4 receive cease and desist orders for removing rock

HILO — Earlier this week, four Hawaii County men received cease and desist orders from Department of Land and Natural Resources Division of Conservation and Resources Enforcement (DOCARE) officers for lava rock removal. The men all admitted their roles in the unlawful removal of tons of lava rock from the Mauna Loa Forest Reserve.

DOCARE officers believe the men are the primary individuals who are cracking large chunks of pahoehoe lava, stacking it in place, and then taking it out of the forest reserve by the truckload to sell to hotels and homes for rock boundary and decorative walls and fireplaces. At one time at least one of the men had a permit from the DLNR Division of Forestry and Wildlife (DOFAW) to conduct commercial rock collection, but officers say it expired about eight years ago and was not reissued.


DOCARE Officer Edwin Shishido has been leading a team of officers investigating what he calls theft of state natural resources.

“It appears they go in, crack the lava – all the flat rocks, the really nice ones, and when they don’t see any law enforcement officers around, they’ll load it up into pickup trucks and onto flatbed trailers and just leave,” he said in a press release about the cease and desist orders.

On a recent patrol of the Mauna Loa Forest Reserve, officers found evidence of numerous stacks of rocks: some five-feet high and 20-30 feet long ready to be moved.

“These guys were getting anywhere from $800 to $1000 for a load of rock, often selling it to commercial properties and residential homeowners in Waikoloa and other places on the Big Island, Shishido said.

The Mauna Loa Forest Reserve features a sweeping vista of lava on the eastern slopes of Mauna Loa. Signs at the entrance road and on the mountain clearly prohibit any commercial activity without a permit, including “Damaging or removal of natural features, historic, or prehistoric remains.”

State conservation officers acknowledge that there is a seemingly endless supply of lava on the mountain, but say lava rock removal by creating new roads off the main road and physically cracking the rock is damaging the natural resources and scarring the landscape. They say they’ve consulted with Hawaiian cultural practitioners who disagree with the practice of making money off natural resources that they say should be left alone and in place.


Proposed revisions to rules for State Forest Reserves were discussed at a half dozen public meetings last month, and the period for public comment closed on Friday in advance of the new rules package being presented to the Hawaii Board of Land and Natural Resources at an upcoming meeting.

The revised rules, like the current ones, make it illegal to remove natural resources from a forest reserve for commercial purposes without having a written permit.
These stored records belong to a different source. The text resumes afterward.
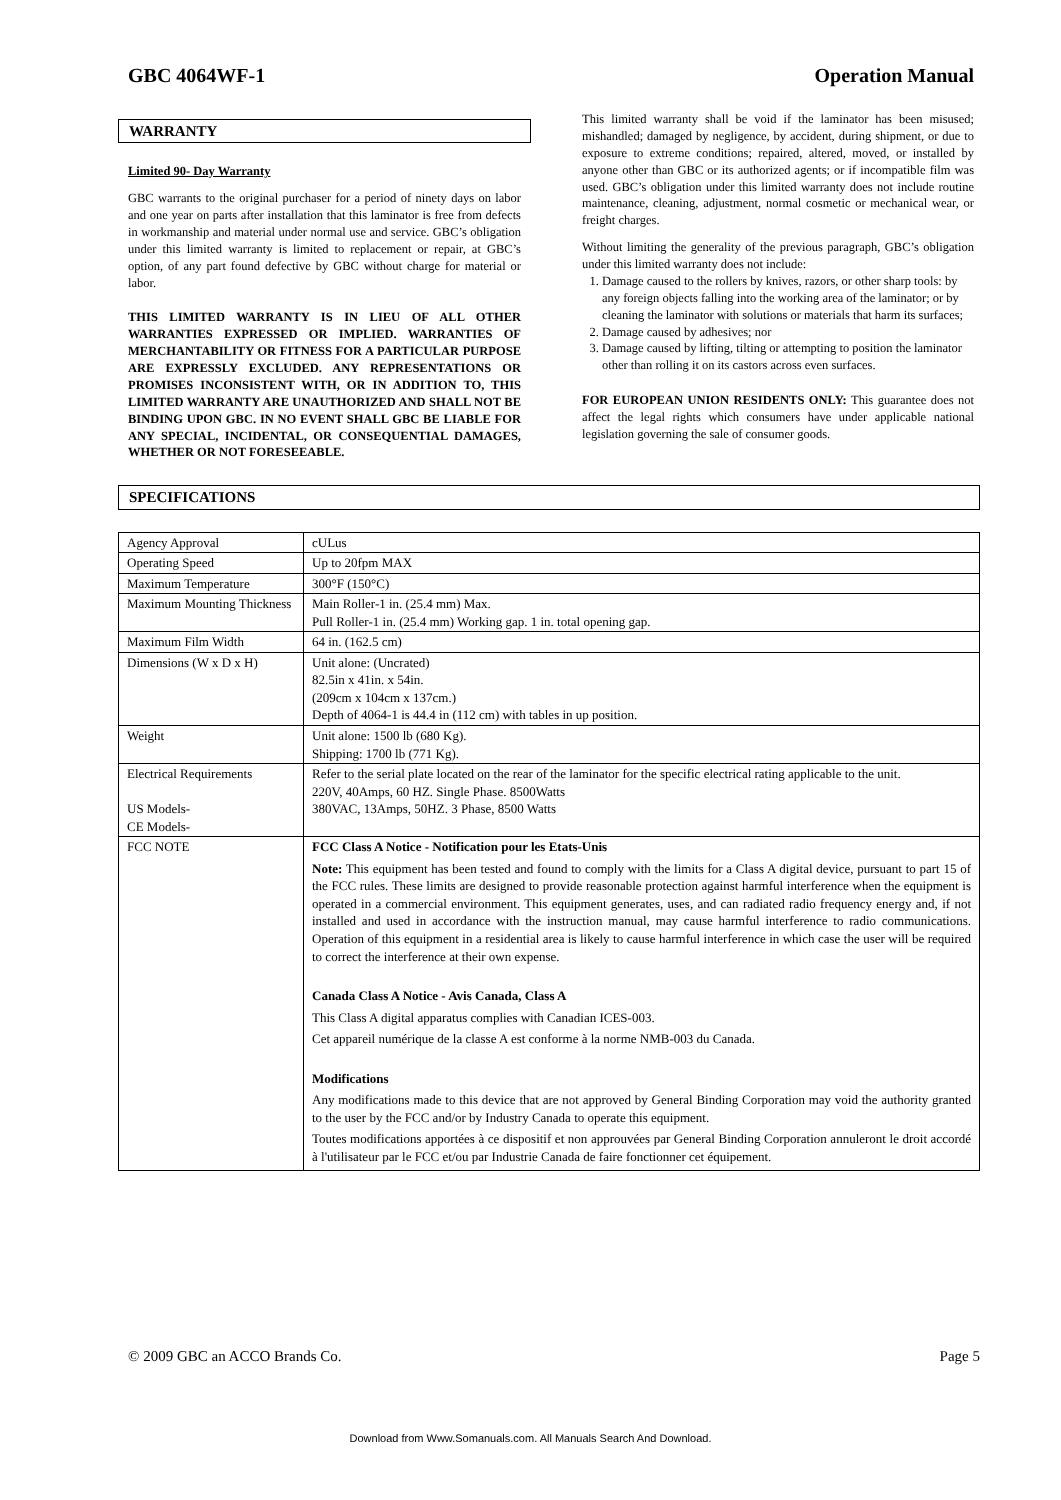GBC 4064WF-1 Operation Manual
WARRANTY
Limited 90- Day Warranty
GBC warrants to the original purchaser for a period of ninety days on labor and one year on parts after installation that this laminator is free from defects in workmanship and material under normal use and service. GBC’s obligation under this limited warranty is limited to replacement or repair, at GBC’s option, of any part found defective by GBC without charge for material or labor.
THIS LIMITED WARRANTY IS IN LIEU OF ALL OTHER WARRANTIES EXPRESSED OR IMPLIED. WARRANTIES OF MERCHANTABILITY OR FITNESS FOR A PARTICULAR PURPOSE ARE EXPRESSLY EXCLUDED. ANY REPRESENTATIONS OR PROMISES INCONSISTENT WITH, OR IN ADDITION TO, THIS LIMITED WARRANTY ARE UNAUTHORIZED AND SHALL NOT BE BINDING UPON GBC. IN NO EVENT SHALL GBC BE LIABLE FOR ANY SPECIAL, INCIDENTAL, OR CONSEQUENTIAL DAMAGES, WHETHER OR NOT FORESEEABLE.
This limited warranty shall be void if the laminator has been misused; mishandled; damaged by negligence, by accident, during shipment, or due to exposure to extreme conditions; repaired, altered, moved, or installed by anyone other than GBC or its authorized agents; or if incompatible film was used. GBC’s obligation under this limited warranty does not include routine maintenance, cleaning, adjustment, normal cosmetic or mechanical wear, or freight charges.
Without limiting the generality of the previous paragraph, GBC’s obligation under this limited warranty does not include:
1. Damage caused to the rollers by knives, razors, or other sharp tools: by any foreign objects falling into the working area of the laminator; or by cleaning the laminator with solutions or materials that harm its surfaces;
2. Damage caused by adhesives; nor
3. Damage caused by lifting, tilting or attempting to position the laminator other than rolling it on its castors across even surfaces.
FOR EUROPEAN UNION RESIDENTS ONLY: This guarantee does not affect the legal rights which consumers have under applicable national legislation governing the sale of consumer goods.
SPECIFICATIONS
| Agency Approval | cULus |
| Operating Speed | Up to 20fpm MAX |
| Maximum Temperature | 300°F (150°C) |
| Maximum Mounting Thickness | Main Roller-1 in. (25.4 mm) Max. Pull Roller-1 in. (25.4 mm) Working gap. 1 in. total opening gap. |
| Maximum Film Width | 64 in. (162.5 cm) |
| Dimensions (W x D x H) | Unit alone: (Uncrated) 82.5in x 41in. x 54in. (209cm x 104cm x 137cm.) Depth of 4064-1 is 44.4 in (112 cm) with tables in up position. |
| Weight | Unit alone: 1500 lb (680 Kg). Shipping: 1700 lb (771 Kg). |
| Electrical Requirements US Models- CE Models- | Refer to the serial plate located on the rear of the laminator for the specific electrical rating applicable to the unit. 220V, 40Amps, 60 HZ. Single Phase. 8500Watts 380VAC, 13Amps, 50HZ. 3 Phase, 8500 Watts |
| FCC NOTE | FCC Class A Notice - Notification pour les Etats-Unis Note: This equipment has been tested and found to comply with the limits for a Class A digital device, pursuant to part 15 of the FCC rules. These limits are designed to provide reasonable protection against harmful interference when the equipment is operated in a commercial environment. This equipment generates, uses, and can radiated radio frequency energy and, if not installed and used in accordance with the instruction manual, may cause harmful interference to radio communications. Operation of this equipment in a residential area is likely to cause harmful interference in which case the user will be required to correct the interference at their own expense. Canada Class A Notice - Avis Canada, Class A This Class A digital apparatus complies with Canadian ICES-003. Cet appareil numérique de la classe A est conforme à la norme NMB-003 du Canada. Modifications Any modifications made to this device that are not approved by General Binding Corporation may void the authority granted to the user by the FCC and/or by Industry Canada to operate this equipment. Toutes modifications apportées à ce dispositif et non approuvées par General Binding Corporation annuleront le droit accordé à l'utilisateur par le FCC et/ou par Industrie Canada de faire fonctionner cet équipement. |
© 2009 GBC an ACCO Brands Co. Page 5
Download from Www.Somanuals.com. All Manuals Search And Download.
They also limit the total dollar value of materials that can be taken with a permit, and the amount of time in which removal can occur.
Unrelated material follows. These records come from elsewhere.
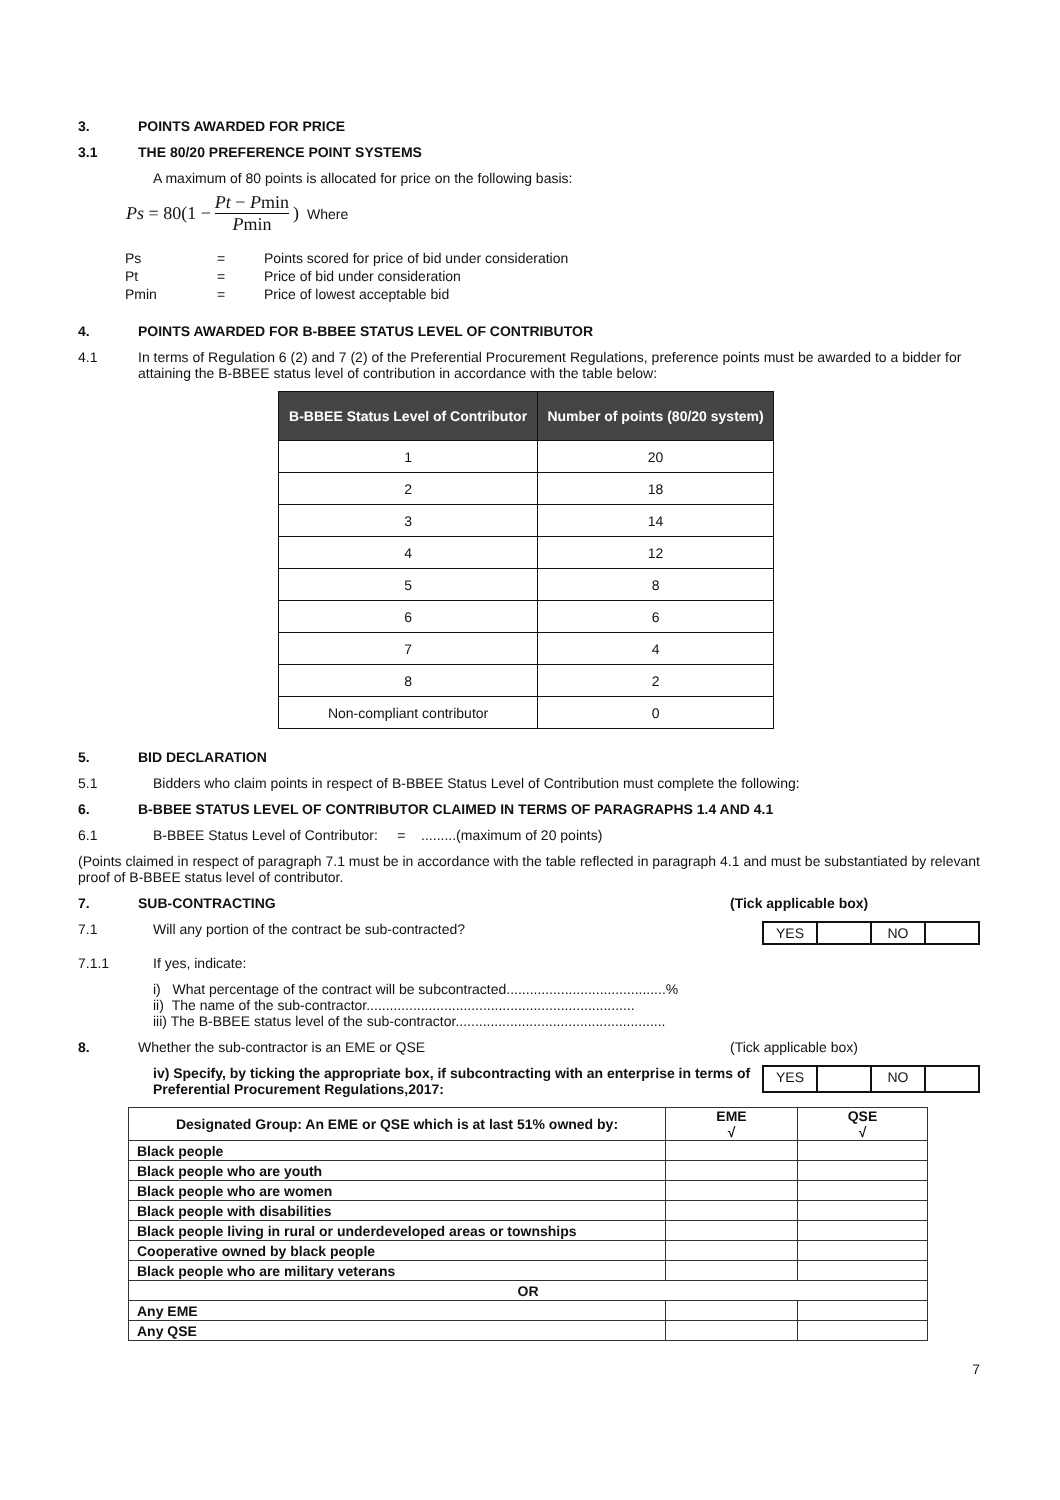3. POINTS AWARDED FOR PRICE
3.1 THE 80/20 PREFERENCE POINT SYSTEMS
A maximum of 80 points is allocated for price on the following basis:
Ps = 80(1 − Pt − Pmin Pmin) Where
| Ps | = | Points scored for price of bid under consideration |
| Pt | = | Price of bid under consideration |
| Pmin | = | Price of lowest acceptable bid |
4. POINTS AWARDED FOR B-BBEE STATUS LEVEL OF CONTRIBUTOR
4.1 In terms of Regulation 6 (2) and 7 (2) of the Preferential Procurement Regulations, preference points must be awarded to a bidder for attaining the B-BBEE status level of contribution in accordance with the table below:
| B-BBEE Status Level of Contributor | Number of points (80/20 system) |
| --- | --- |
| 1 | 20 |
| 2 | 18 |
| 3 | 14 |
| 4 | 12 |
| 5 | 8 |
| 6 | 6 |
| 7 | 4 |
| 8 | 2 |
| Non-compliant contributor | 0 |
5. BID DECLARATION
5.1 Bidders who claim points in respect of B-BBEE Status Level of Contribution must complete the following:
6. B-BBEE STATUS LEVEL OF CONTRIBUTOR CLAIMED IN TERMS OF PARAGRAPHS 1.4 AND 4.1
6.1 B-BBEE Status Level of Contributor: = .........(maximum of 20 points)
(Points claimed in respect of paragraph 7.1 must be in accordance with the table reflected in paragraph 4.1 and must be substantiated by relevant proof of B-BBEE status level of contributor.
7. SUB-CONTRACTING (Tick applicable box)
7.1 Will any portion of the contract be sub-contracted?
YES NO
7.1.1 If yes, indicate:
i) What percentage of the contract will be subcontracted.........................................%
ii) The name of the sub-contractor.....................................................................
iii) The B-BBEE status level of the sub-contractor......................................................
8. Whether the sub-contractor is an EME or QSE
(Tick applicable box)
iv) Specify, by ticking the appropriate box, if subcontracting with an enterprise in terms of Preferential Procurement Regulations,2017:
YES NO
| Designated Group: An EME or QSE which is at last 51% owned by: | EME √ | QSE √ |
| Black people | | |
| Black people who are youth | | |
| Black people who are women | | |
| Black people with disabilities | | |
| Black people living in rural or underdeveloped areas or townships | | |
| Cooperative owned by black people | | |
| Black people who are military veterans | | |
| OR | | |
| Any EME | | |
| Any QSE | | |
7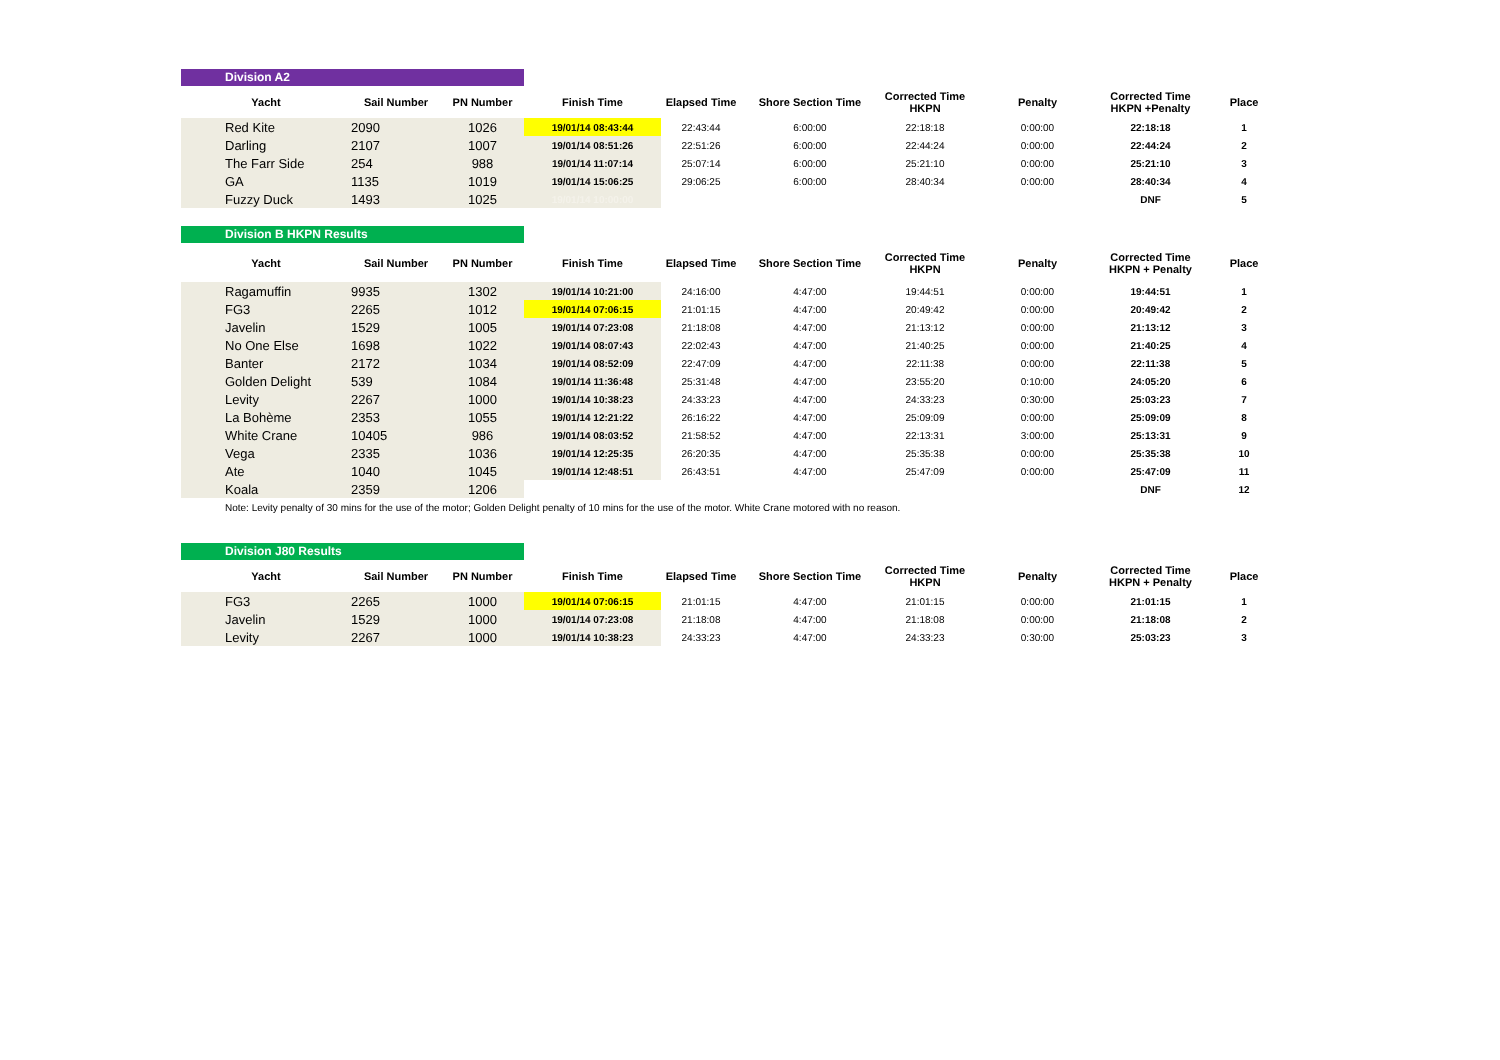Division A2
| Yacht | Sail Number | PN Number | Finish Time | Elapsed Time | Shore Section Time | Corrected Time HKPN | Penalty | Corrected Time HKPN +Penalty | Place |
| --- | --- | --- | --- | --- | --- | --- | --- | --- | --- |
| Red Kite | 2090 | 1026 | 19/01/14 08:43:44 | 22:43:44 | 6:00:00 | 22:18:18 | 0:00:00 | 22:18:18 | 1 |
| Darling | 2107 | 1007 | 19/01/14 08:51:26 | 22:51:26 | 6:00:00 | 22:44:24 | 0:00:00 | 22:44:24 | 2 |
| The Farr Side | 254 | 988 | 19/01/14 11:07:14 | 25:07:14 | 6:00:00 | 25:21:10 | 0:00:00 | 25:21:10 | 3 |
| GA | 1135 | 1019 | 19/01/14 15:06:25 | 29:06:25 | 6:00:00 | 28:40:34 | 0:00:00 | 28:40:34 | 4 |
| Fuzzy Duck | 1493 | 1025 | 19/01/14 10:00:00 | | | | | DNF | 5 |
Division B HKPN Results
| Yacht | Sail Number | PN Number | Finish Time | Elapsed Time | Shore Section Time | Corrected Time HKPN | Penalty | Corrected Time HKPN + Penalty | Place |
| --- | --- | --- | --- | --- | --- | --- | --- | --- | --- |
| Ragamuffin | 9935 | 1302 | 19/01/14 10:21:00 | 24:16:00 | 4:47:00 | 19:44:51 | 0:00:00 | 19:44:51 | 1 |
| FG3 | 2265 | 1012 | 19/01/14 07:06:15 | 21:01:15 | 4:47:00 | 20:49:42 | 0:00:00 | 20:49:42 | 2 |
| Javelin | 1529 | 1005 | 19/01/14 07:23:08 | 21:18:08 | 4:47:00 | 21:13:12 | 0:00:00 | 21:13:12 | 3 |
| No One Else | 1698 | 1022 | 19/01/14 08:07:43 | 22:02:43 | 4:47:00 | 21:40:25 | 0:00:00 | 21:40:25 | 4 |
| Banter | 2172 | 1034 | 19/01/14 08:52:09 | 22:47:09 | 4:47:00 | 22:11:38 | 0:00:00 | 22:11:38 | 5 |
| Golden Delight | 539 | 1084 | 19/01/14 11:36:48 | 25:31:48 | 4:47:00 | 23:55:20 | 0:10:00 | 24:05:20 | 6 |
| Levity | 2267 | 1000 | 19/01/14 10:38:23 | 24:33:23 | 4:47:00 | 24:33:23 | 0:30:00 | 25:03:23 | 7 |
| La Bohème | 2353 | 1055 | 19/01/14 12:21:22 | 26:16:22 | 4:47:00 | 25:09:09 | 0:00:00 | 25:09:09 | 8 |
| White Crane | 10405 | 986 | 19/01/14 08:03:52 | 21:58:52 | 4:47:00 | 22:13:31 | 3:00:00 | 25:13:31 | 9 |
| Vega | 2335 | 1036 | 19/01/14 12:25:35 | 26:20:35 | 4:47:00 | 25:35:38 | 0:00:00 | 25:35:38 | 10 |
| Ate | 1040 | 1045 | 19/01/14 12:48:51 | 26:43:51 | 4:47:00 | 25:47:09 | 0:00:00 | 25:47:09 | 11 |
| Koala | 2359 | 1206 | | | | | | DNF | 12 |
Note: Levity penalty of 30 mins for the use of the motor; Golden Delight penalty of 10 mins for the use of the motor. White Crane motored with no reason.
Division J80 Results
| Yacht | Sail Number | PN Number | Finish Time | Elapsed Time | Shore Section Time | Corrected Time HKPN | Penalty | Corrected Time HKPN + Penalty | Place |
| --- | --- | --- | --- | --- | --- | --- | --- | --- | --- |
| FG3 | 2265 | 1000 | 19/01/14 07:06:15 | 21:01:15 | 4:47:00 | 21:01:15 | 0:00:00 | 21:01:15 | 1 |
| Javelin | 1529 | 1000 | 19/01/14 07:23:08 | 21:18:08 | 4:47:00 | 21:18:08 | 0:00:00 | 21:18:08 | 2 |
| Levity | 2267 | 1000 | 19/01/14 10:38:23 | 24:33:23 | 4:47:00 | 24:33:23 | 0:30:00 | 25:03:23 | 3 |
  1. KonaDude May 14, 2018 7:23 am

    Probably been going on for close to 8 years..

  2. naeporue May 14, 2018 10:43 am

    “They say they’ve consulted with Hawaiian cultural practitioners who
    disagree with the practice of making money off natural resources that
    they say should be left alone and in place.”

    So, no more making of money by selling oil, gas, sand, salt, or whatever.

    What did these practitioners and their predecessors do at the quarry on Mauna Kea?

    Any of those ‘damages’ will be covered by new lava in no time.

  3. Hilo Jack May 14, 2018 2:51 pm

    The orange haired baboon and his lucky Pruitt have no issues with these guys taking this rock.

    Have at it!

  4. coro@hawaii May 14, 2018 9:26 pm

    Lava rock is the most abundant building material on the Big Island. It should be free to take for everyone, it should not be restricted by DLNR or other government agencies and police enforcement.
    HOWEVER, the county and/or DLNR and private landowners should designate (mostly remote!)
    areas where large amounts of lava rock, a’a as well as pahoehoe, are available and accessible by
    pickup truck … the way it used to be 20-30 years ago along Kaahumanu Highway. A beautiful lava
    rockwall has always been the pride of an Hawaiian home and of many public buildings and parks.
    There were great rock wall builders like Billy Freitas who could turn a pile of a’a rocks into a master-
    piece. If the rock builder (and owner) has to pay hundreds and even thousands of dollars just for
    the raw material, even for good looking a’a rocks, then traditional Hawaiian Real Lava Rock Walls
    become unaffordable and a thing of the past and will be replaced instead by cheap crushed rock
    contraptions as can be seen all over Kona during the past 10-15 years.
    My suggestion to the “Rock Authorities”: Please get together and work out a reasonable, common
    sense solution to the problem of making lava rock, a’a and pahoehoe, again freely available for
    home owners as well as small and large contractors by designating (remote) areas where the
    removal of lava rocks will not result in a visual disturbance of the environment or have other
    detrimental effects. It may involve the construction of rough access roads in some locations.
    Moderate permit fees could pay for it, if necessary.
    When are “they” going to restrict the taking of ocean water ?
    Lava rock is really a “renewable resource” as we are just experiencing again, so why restrict it ???